Where "римской" appears in a line of the entries below, that line should be copied.

(EXERCISE DATA)

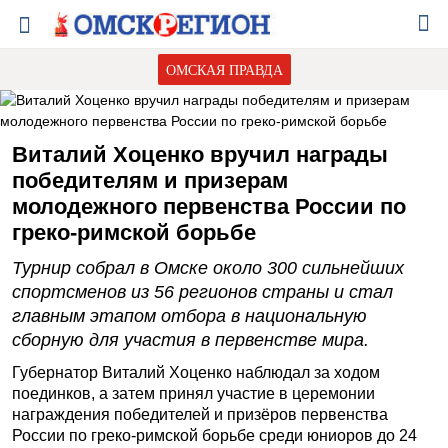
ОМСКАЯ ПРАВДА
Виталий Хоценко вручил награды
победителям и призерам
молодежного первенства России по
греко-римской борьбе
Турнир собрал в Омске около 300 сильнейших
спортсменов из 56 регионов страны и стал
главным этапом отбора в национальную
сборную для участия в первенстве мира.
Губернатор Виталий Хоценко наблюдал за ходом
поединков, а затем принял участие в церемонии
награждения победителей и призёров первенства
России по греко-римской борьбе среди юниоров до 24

(End EXERCISE DATA)
(EXERCISE DATA)

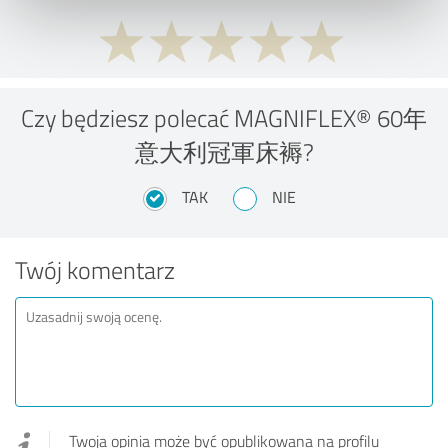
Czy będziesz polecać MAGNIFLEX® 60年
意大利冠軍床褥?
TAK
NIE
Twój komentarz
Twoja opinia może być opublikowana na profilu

(End EXERCISE DATA)

### EXPECTED OUTPUT
греко-римской борьбе
России по греко-римской борьбе среди юниоров до 24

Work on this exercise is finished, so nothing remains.